I don't understand why he is so interested in my life and why he keeps calling me and wanting to tell me how great his life is. When I see him with her he is a jerk and acts really childish What should I do?




Our Suggestion:
I'm going to make some leaps of reason here, but they seem pretty reasonable. First off, after dating you for 2 years, if he jumped into another relationship in THREE DAYS he is not only on the rebound but he was being incredibly dishonest to you. There is no way someone goes from "fully working on a relationship and trying to make it work" to dating someone else in 3 days. So he had issues about the relationship he didn't bother to talk with you about, and he didn't want to deal with the hurt afterwards so lept into another woman's arms.

So now he doesn't have you. But he doesn't want to feel like "he couldn't have you if he wanted". So he keeps calling to prove you still care enough about him to talk to him. I.e. it wasn't "his fault" your relationship with him fell apart. And he uses those conversations to rub in that "See look! Another woman cares for me! I'm still desireable!" The fact that he acts like a jerk when you show up and he's with her just underscores this. If he really wanted to be your friend, he would go out of his way to make you feel comfortable at those points. But when he has you both in the same area, his two "worlds" collide - his world of making you want to envy him and miss him, and his world of wanting this new woman to prove he is still an attractive guy.

He's already caused you enough damage by his lack of communication and lack of handling your relationship properly. He's undoubtedly going to do the same thing (or worse) to this new woman. I would give him that full opportunity and not drag yourself down into it. You deserve someone who cares for you, who respects you and who will communicate with you instead of running off with someone else when the going gets tough. Tell him that you might be his friend someday - but you need some time to yourself now.

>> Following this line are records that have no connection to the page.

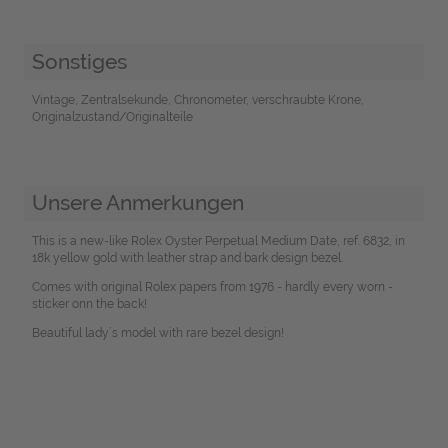
Sonstiges
Vintage, Zentralsekunde, Chronometer, verschraubte Krone,
Originalzustand/Originalteile
Unsere Anmerkungen
This is a new-like Rolex Oyster Perpetual Medium Date, ref. 6832, in
18k yellow gold with leather strap and bark design bezel.
Comes with original Rolex papers from 1976 - hardly every worn -
sticker onn the back!
Beautiful lady´s model with rare bezel design!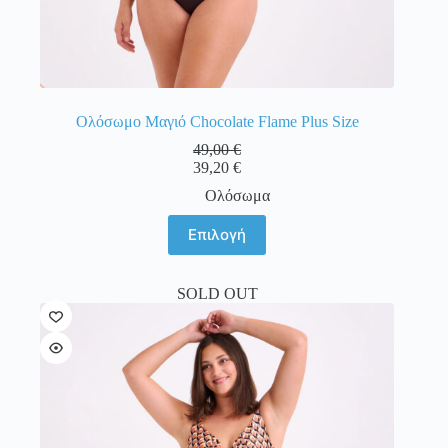
Ολόσωμο Μαγιό Chocolate Flame Plus Size
49,00
€
39,20
€
Ολόσωμα
Αυτό
Επιλογή
το
προϊόν
έχει
SOLD OUT
πολλαπλές
παραλλαγές.
Οι
επιλογές
μπορούν
να
επιλεγούν
στη
σελίδα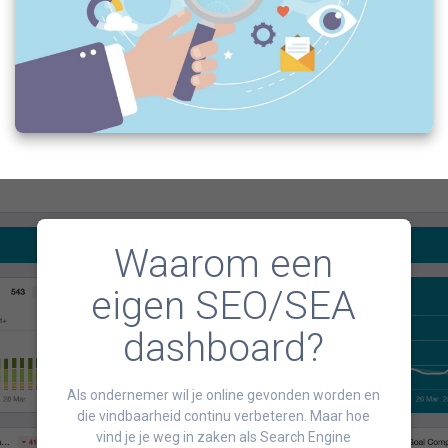
Waarom een
eigen SEO/SEA
dashboard?
Als ondernemer wil je online gevonden worden en
die vindbaarheid continu verbeteren. Maar hoe
vind je je weg in zaken als Search Engine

And then I would cut him off for 3 months.

If he's a real friend, he'll wait and be there for you. If he is solely using you to prove that "I have a new girl, hah hah" it will drive him crazy to not be able to talk about her to you constantly, to rub it in your face. And who knows, maybe this new girl won't be nearly as intersting to him when he can't "use" her to torment you. In any case, that will give you some peace, and maybe during that time you will run across someone far more deserving of your kindness and patience.